Administration feared that addressing the Aug. 26 incident would worsen the situation, as it could have drawn attention and encourage more extremist groups to come onto campus, Price said. He added that this could have led to a worse scenario, such as opposing extremist groups “using” Chapman as a location to advance their beliefs.”
Price stressed during the forum that Chapman is a “free expression campus,” but harassment, discrimination, threatening behavior and depriving someone of their rights to be heard would break school policy. Administration classifies harassment as a behavior towards someone, not supporting a specific ideology; however, the Patriot Front posters violated Chapman’s anti-discriminatory and posting policy, as they were placed on top of posters belonging to La Frontera.
Clubs supportive of any ideologies are allowed to exist on campus; however, they are required to not discriminate against any students who want to join.

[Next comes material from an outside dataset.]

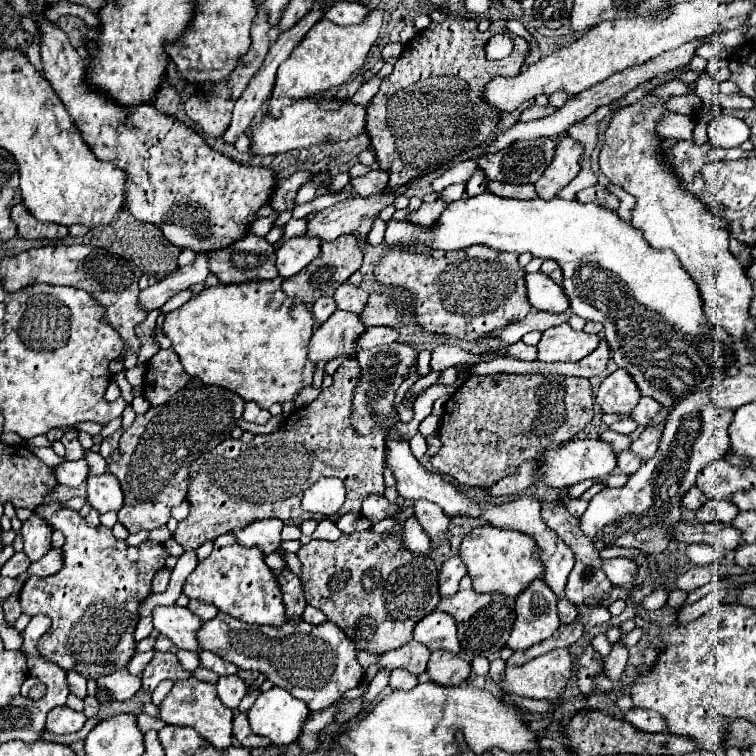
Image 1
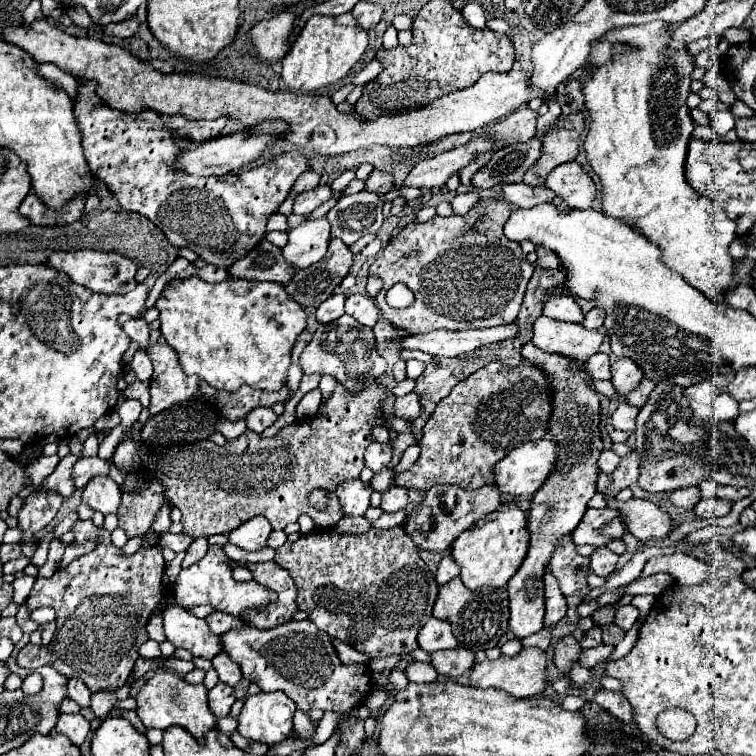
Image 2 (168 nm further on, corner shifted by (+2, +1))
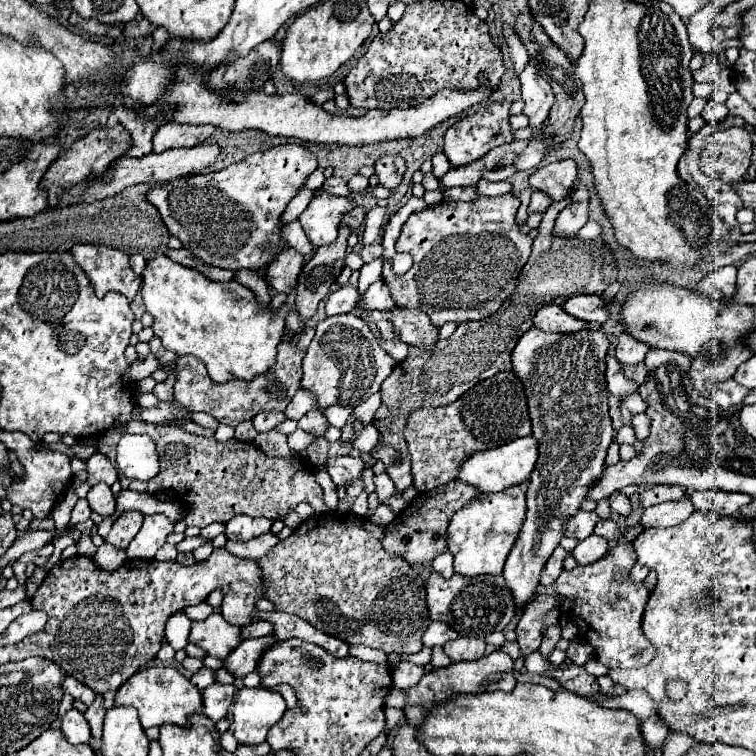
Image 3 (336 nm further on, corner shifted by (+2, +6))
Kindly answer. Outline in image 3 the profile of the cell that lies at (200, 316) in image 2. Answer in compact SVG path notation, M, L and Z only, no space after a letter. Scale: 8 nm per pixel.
M156 255L150 261L146 261L142 271L142 299L146 311L154 317L152 329L154 335L162 341L162 345L178 355L194 355L202 359L214 383L226 383L230 379L250 381L256 375L266 373L266 369L274 365L276 347L282 341L284 333L284 317L290 311L288 305L284 305L280 311L262 309L254 299L254 293L248 287L240 285L238 281L228 283L210 281L200 271L184 267L168 259L166 255Z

A student voiced her concerns during the forum and said she was shocked that Chapman cannot prevent student organizations founded on “hurtful” ideology from campus. Being African American and Jewish, she said that the circumstances left her feeling like she has a “target on her head.”

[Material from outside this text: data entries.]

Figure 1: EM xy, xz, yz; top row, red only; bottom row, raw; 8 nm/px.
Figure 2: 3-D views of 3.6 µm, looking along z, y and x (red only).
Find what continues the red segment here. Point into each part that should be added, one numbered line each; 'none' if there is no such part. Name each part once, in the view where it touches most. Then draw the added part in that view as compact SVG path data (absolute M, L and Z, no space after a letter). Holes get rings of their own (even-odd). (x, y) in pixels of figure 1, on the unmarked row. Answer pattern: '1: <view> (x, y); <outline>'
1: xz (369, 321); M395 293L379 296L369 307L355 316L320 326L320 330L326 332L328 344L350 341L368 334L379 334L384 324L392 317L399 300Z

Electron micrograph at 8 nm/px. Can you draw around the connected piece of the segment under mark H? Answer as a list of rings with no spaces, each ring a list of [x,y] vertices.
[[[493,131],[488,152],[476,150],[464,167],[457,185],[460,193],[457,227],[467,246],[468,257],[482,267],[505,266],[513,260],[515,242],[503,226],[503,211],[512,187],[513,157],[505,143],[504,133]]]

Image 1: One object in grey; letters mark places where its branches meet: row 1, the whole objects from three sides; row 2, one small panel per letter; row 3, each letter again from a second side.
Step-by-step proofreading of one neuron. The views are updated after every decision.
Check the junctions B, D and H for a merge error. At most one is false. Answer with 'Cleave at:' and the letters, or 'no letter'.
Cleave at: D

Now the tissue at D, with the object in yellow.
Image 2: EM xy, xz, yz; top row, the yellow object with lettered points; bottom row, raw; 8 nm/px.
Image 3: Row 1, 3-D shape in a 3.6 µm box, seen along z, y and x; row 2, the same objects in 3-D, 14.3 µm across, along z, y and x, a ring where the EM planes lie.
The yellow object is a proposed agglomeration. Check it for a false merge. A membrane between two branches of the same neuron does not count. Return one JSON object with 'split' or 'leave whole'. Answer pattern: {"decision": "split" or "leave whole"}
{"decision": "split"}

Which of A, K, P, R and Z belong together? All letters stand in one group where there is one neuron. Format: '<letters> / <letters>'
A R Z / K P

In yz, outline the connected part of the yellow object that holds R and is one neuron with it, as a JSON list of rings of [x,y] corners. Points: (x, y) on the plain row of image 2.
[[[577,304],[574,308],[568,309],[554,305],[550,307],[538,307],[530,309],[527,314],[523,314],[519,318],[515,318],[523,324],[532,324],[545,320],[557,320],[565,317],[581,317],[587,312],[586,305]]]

“Hearing about these stickers going up makes me so uncomfortable and not feel as welcome as I would like to. If Chapman were to allow harmful groups to form on campus, I would really have to evaluate whether I felt safe staying at Chapman,” the student said to the crowd. “If there is a group that is affiliated with such thoughts and Chapman is allowing them to have a voice here, I would think Chapman is harboring that behavior.”
Price encouraged students to develop a community that is respectful to all cultures, as he said that students “are much more influential on fellow student behavior than the administration is.”
“I am a believer that (Chapman is) not just giving you an education, but training leaders of communities going forward. Asking ‘How is Chapman going to respond’ is asking you how you are going to respond. You are Chapman,” Price said.
Some students expressed concern at this comment, as they have felt that administration has left them to deal with situations on their own.
“There’s a point where students can only do so much before they start to feel that the university’s administration doesn’t support them. Everything that you are doing – speaking and advocating – can mean absolutely nothing and fall on deaf ears,” Okolo told to The Panther.
Natalia Ventura, lead student assistant at the Cross-Cultural Center, encouraged students to take proactive measures – like attending events based around culture and identity – instead of waiting for another on-campus incident.
“I could feel the anger from students, but the blame was pointed towards Price and administration. They didn’t put these things out and they reacted in what they thought was best for our campus,” said Ventura, a junior peace studies major. “Instead of pointing fingers at administration, we need to come together and fight any sentiment like that on campus.”
Ventura encouraged students at the community forum to become more involved with Cross-Cultural Center events to “create a culture of political awareness” and become more educated about the “different cultures on campus.”
“These events are spaces where you can express these opinions. It’s a way for us to form a resistance to what these extremist groups are putting out,” Ventura said. “We can create a culture that resists these terrible sentiments.”